Reinventing on par with the developments
For Björn, this kind of proactivity is at heart of the sustainable finance – both in an international financial institution (IFI) or a commercial bank.
“In some respects, it’s easier to work for a commercial bank, because the objectives are clearer; you know what is expected,” he says when asked about the main differences between the two. “In an IFI, existential questions tend to surface more frequently: ‘Why do we exist? What is our mandate?’“
According to him, NIB has a role to fill the gaps when the financial systems start to crack. However, he goes on to say that the Bank’s mission needs to be constantly reinvented. “The establishment of NIB’s environmental and productivity mandate was essential in creating relevance for the Bank. I think those were extremely successful steps that the management took at the time. But while productivity and environmental finance is still relevant, it’s so much more mainstream now and therefore you need to find the next big thing. You need to find where the cracks are today,” says Björn.
“I think there are very important tasks for NIB take on. They have something to do with the Baltics, energy security, or large-scale energy transmission projects between countries.

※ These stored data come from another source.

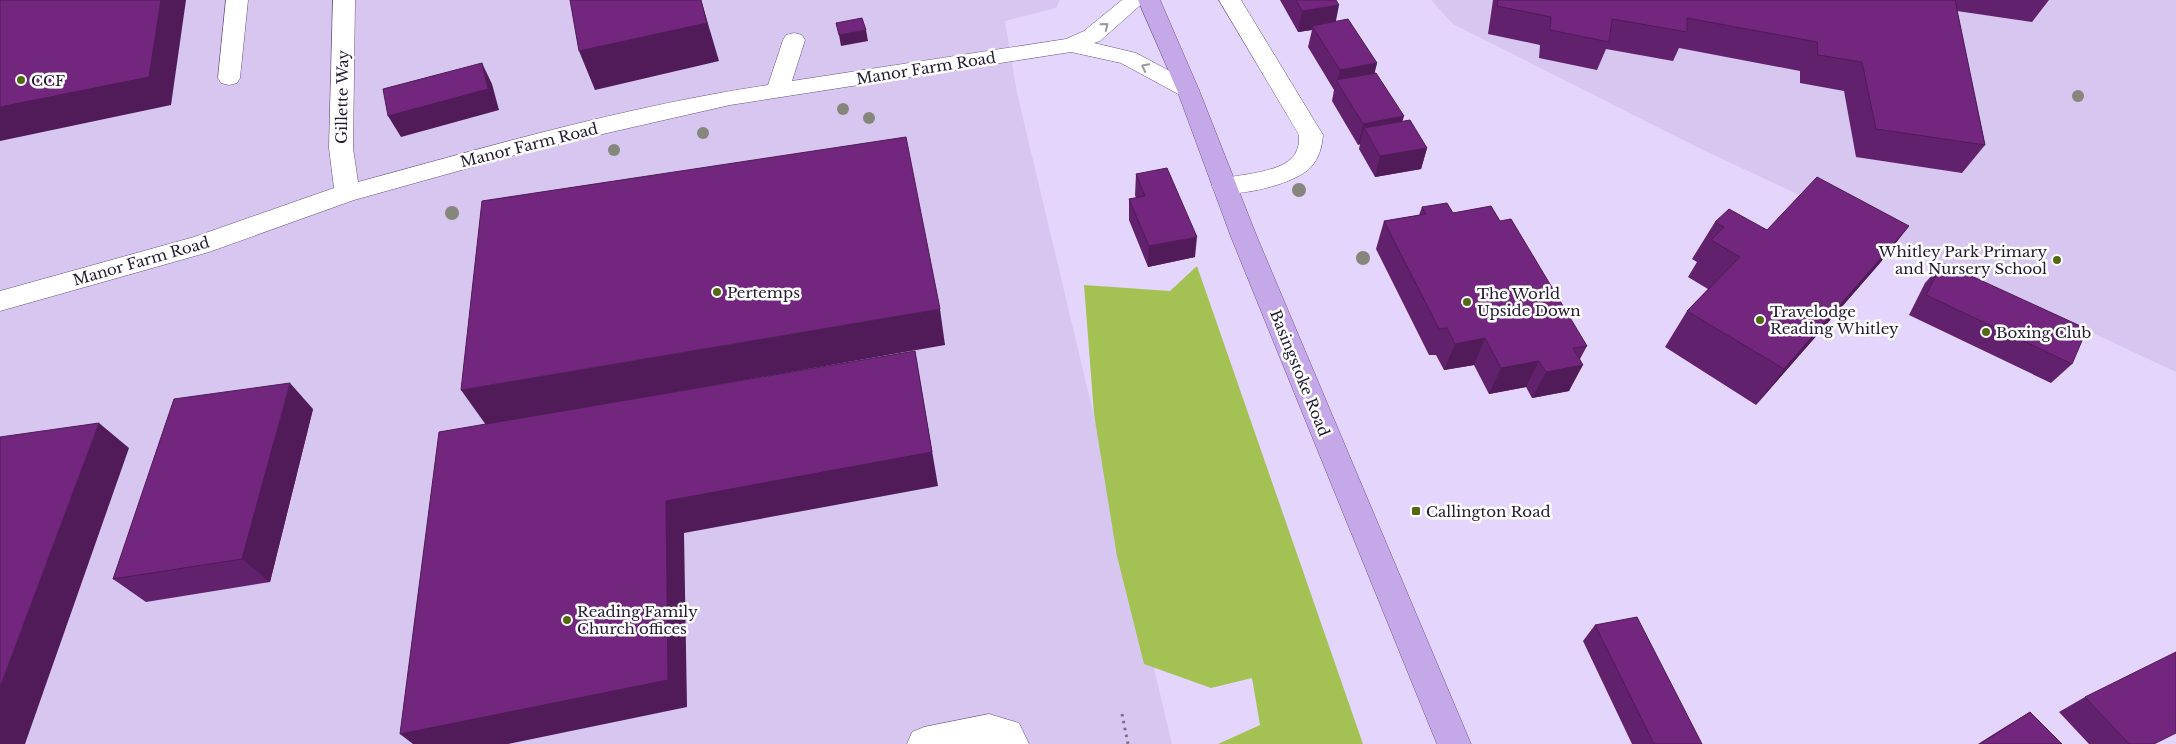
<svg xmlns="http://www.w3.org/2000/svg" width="2176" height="744" font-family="'Libre Baskerville',serif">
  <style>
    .built { fill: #d6c6f0 }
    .green { fill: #a4c253 }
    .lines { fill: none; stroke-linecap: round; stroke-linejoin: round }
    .minor-casing { stroke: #675087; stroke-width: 1 }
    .major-casing { stroke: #72509d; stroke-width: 1 }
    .path { stroke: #7a6e8c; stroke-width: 3; stroke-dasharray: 2.5 4.5; stroke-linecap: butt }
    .minor { fill: #fff; fill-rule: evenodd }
    .major { fill: #c4a8e7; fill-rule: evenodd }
    .tree { fill: #86867c }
    .wall { fill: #62216c }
    .shaded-wall { fill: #501b58 }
    .building { fill: #72267d; stroke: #501b58 }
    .oneway { stroke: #9c98a2 }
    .poi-dot { fill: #546814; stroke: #fefefe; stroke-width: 2 }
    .labels { text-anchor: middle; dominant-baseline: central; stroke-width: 5; stroke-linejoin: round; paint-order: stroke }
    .street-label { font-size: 15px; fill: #231930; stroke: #fefefe }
    .poi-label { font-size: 15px; fill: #231930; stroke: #fefefe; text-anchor: start }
  </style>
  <rect width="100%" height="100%" fill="#e4d5fc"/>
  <g class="built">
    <polygon points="0,0 1060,0 1056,8 1005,21 1017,93 1172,744 0,744"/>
    <polygon points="1431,0 2176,0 2176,372 1699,148 1453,24"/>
  </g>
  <polygon class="green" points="1197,266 1363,744 1218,744 1260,725 1252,678 1211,688 1144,664 1117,556 1094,414 1084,285 1170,291"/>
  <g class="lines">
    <defs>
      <g id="minor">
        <polygon points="226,0 248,0 240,78 237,83 229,85 221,83 218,78"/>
        <path d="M333 0H355L353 148 358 182C493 145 629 106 768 85L783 40 786 35 794 33 802 35 805 40 792 81 1066 39 1084 31 1122 0H1146L1100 41 1094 43 1136 53 1196 85 1199 90 1196 95 1188 97 1180 95 1121 63 1071 52 730 105 537 149 354 200 209 252 0 311V291L194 237 334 188 329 148Z"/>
        <path d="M1219 0H1241L1323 135C1322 147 1319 158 1311 167 1296 184 1237 198 1215 192L1212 186 1215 180C1236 174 1289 174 1297 150 1299 146 1299 140 1299 135Z"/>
        <polygon points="989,714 1019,723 1029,744 907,744 912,732 924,727"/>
      </g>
      <polygon id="major" points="1138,0 1160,0 1199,90 1257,237 1471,744 1437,744 1231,237 1177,90"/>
    </defs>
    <use href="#minor" class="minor-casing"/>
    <use href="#major" class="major-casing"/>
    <polyline class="path" points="1122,714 1128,744"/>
    <use href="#minor" class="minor"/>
    <use href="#major" class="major"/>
  </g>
  <g class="tree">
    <circle cx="2078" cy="96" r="6"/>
    <circle cx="843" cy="109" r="6"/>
    <circle cx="869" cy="118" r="6"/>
    <circle cx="703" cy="133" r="6"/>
    <circle cx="614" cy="150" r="6"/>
    <circle cx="1299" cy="190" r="7"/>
    <circle cx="452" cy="213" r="7"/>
    <circle cx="1363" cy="258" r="7"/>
  </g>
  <g class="wall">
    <polygon points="1280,0 1336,0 1336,22 1377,63 1374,73 1402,121 1427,148 1421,169 1375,177 1359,149 1360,144 1358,145 1332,101 1334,90 1308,47 1312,30 1298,32"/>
    <polygon points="1493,0 2049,0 2032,22 1957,11 1985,145 1962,173 1856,157 1844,91 1800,83 1800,71 1679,48 1673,61 1606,49 1597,70 1539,58 1540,45 1488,34"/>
    <polygon points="1136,174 1195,257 1148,267 1129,220 1129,199 1136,198 1135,195"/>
    <polygon points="1422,207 1500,221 1587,346 1580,359 1569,391 1532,398 1526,387 1489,394 1474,365 1444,370 1436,355 1429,355 1376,249 1384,221 1419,215"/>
    <polygon points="1715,222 1767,230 1909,226 1880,263 1756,405 1665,347 1687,311 1708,289 1688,277 1697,262 1692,259"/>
    <polygon points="1943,263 2072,364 2051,383 1909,315 1925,283"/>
    <polygon points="313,409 270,582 146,602 113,579"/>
    <polygon points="1595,625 1702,744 1632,744 1583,641"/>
    <polygon points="2085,697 2154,744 2089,744 2059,712"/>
    <polygon points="2030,712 2062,744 1978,744 2005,727"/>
  </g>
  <g class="shaded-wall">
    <polygon points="161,0 186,0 171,105 0,141 0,107"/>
    <polygon points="701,0 719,61 595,90 579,51"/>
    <polygon points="1339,5 1335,26 1312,26 1312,30 1298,32 1302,11"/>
    <polygon points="866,30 868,41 841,46 839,35"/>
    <polygon points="482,63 492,84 499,110 401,137 388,116"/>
    <polygon points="1377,63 1372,84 1337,82 1340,70"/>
    <polygon points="1404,116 1398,137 1364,128 1360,144 1358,145 1363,124"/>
    <polygon points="1427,148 1421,169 1375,177 1380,156"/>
    <polygon points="1909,226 1880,263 1756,405 1784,369"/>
    <polygon points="1197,237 1195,257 1148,267 1149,246"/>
    <polygon points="940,309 945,345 486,425 461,390"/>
    <polygon points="1485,338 1474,365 1444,370 1455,344"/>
    <polygon points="915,351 938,486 684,533 687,707 508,744 413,744 400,734 666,501"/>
    <polygon points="1539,361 1526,387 1489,394 1501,368"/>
    <polygon points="1583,365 1569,391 1532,398 1546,372"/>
    <polygon points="290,383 313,409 270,582 242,559"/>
    <polygon points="99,423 129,448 25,744 0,744 0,687"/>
  </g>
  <g class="building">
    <polygon points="0,0 161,0 149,77 0,107"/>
    <polygon points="570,0 701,0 707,23 579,51"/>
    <polygon points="1296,0 1336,0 1339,5 1302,11"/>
    <polygon points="1498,0 1955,0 1985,145 1876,129 1862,62 1818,55 1817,42 1687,18 1687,32 1612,19 1609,42 1550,30 1551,17 1497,6"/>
    <polygon points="862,18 866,30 839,35 836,23"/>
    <polygon points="1348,19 1377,63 1340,70 1312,26"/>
    <polygon points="482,63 488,89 388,116 383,89"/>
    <polygon points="1376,73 1404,116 1363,124 1336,80"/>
    <polygon points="1410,120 1427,148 1380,156 1364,128"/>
    <polygon points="906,137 940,309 461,390 482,201"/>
    <polygon points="1167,168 1197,237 1149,246 1129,199 1145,196 1136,174"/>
    <polygon points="1817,177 1909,226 1784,369 1687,311 1740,257 1711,240 1724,227 1715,222 1729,209 1767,230"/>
    <polygon points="1447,203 1453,213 1491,206 1500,221 1511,219 1587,346 1573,348 1583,365 1546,372 1539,361 1501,368 1485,338 1455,344 1447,328 1439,329 1384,221 1426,214 1422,207"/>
    <polygon points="1943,263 2087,329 2072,364 1926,295"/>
    <polygon points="915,351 932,452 666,501 668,680 400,734 439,432"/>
    <polygon points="290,383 242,559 113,579 174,399"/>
    <polygon points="99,423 0,687 0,437"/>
    <polygon points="1637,617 1702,744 1654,744 1595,625"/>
    <polygon points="2176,652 2176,733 2154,744 2129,744 2085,697"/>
    <polygon points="2030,712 2062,744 1980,744"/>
  </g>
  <defs><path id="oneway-chevron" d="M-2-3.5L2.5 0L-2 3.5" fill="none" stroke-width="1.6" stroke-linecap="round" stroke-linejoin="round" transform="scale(1.25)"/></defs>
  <g class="oneway">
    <use href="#oneway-chevron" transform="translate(1105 26) rotate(-39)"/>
    <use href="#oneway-chevron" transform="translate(1145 67) rotate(-153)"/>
  </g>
  <g class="poi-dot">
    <circle cx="21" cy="80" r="5"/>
    <circle cx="2057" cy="260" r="5"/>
    <circle cx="717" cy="292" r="5"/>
    <circle cx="1467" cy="302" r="5"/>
    <circle cx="1760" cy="320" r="5"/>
    <circle cx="1986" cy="332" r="5"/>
    <rect x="1411" y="506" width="10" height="10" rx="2.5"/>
    <circle cx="567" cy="620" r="5"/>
  </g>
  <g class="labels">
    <g class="street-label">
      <text transform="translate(926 68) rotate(-9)">Manor Farm Road</text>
      <text transform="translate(342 97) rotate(-89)">Gillette Way</text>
      <text transform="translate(529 145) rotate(-14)">Manor Farm Road</text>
      <text transform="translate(141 261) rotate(-16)">Manor Farm Road</text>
      <text transform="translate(1300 373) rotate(68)">Basingstoke Road</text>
    </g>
    <g class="poi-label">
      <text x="31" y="80">CCF</text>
      <text x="2047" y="251" text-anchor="end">Whitley Park Primary<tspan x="2047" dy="17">and Nursery School</tspan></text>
      <text x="727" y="292">Pertemps</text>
      <text x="1477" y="293">The World<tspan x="1477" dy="17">Upside Down</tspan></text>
      <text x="1770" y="311">Travelodge<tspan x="1770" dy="17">Reading Whitley</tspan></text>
      <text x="1996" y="332">Boxing Club</text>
      <text x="1426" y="511">Callington Road</text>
      <text x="577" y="611">Reading Family<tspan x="577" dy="17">Church offices</tspan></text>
    </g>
  </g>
</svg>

They have something to do with the current challenges that are slightly different to those 20 years ago.”
“Of course, the environmental challenge is still huge and shouldn’t be underestimated. But perhaps NIB’s dual mandate needs to be tweaked a little bit to find a good way forward for the future. NIB cannot be like any other bank; other banks are also very involved with environmental finance. NIB needs to continuously find its niche and remain a front runner,” Björn concludes.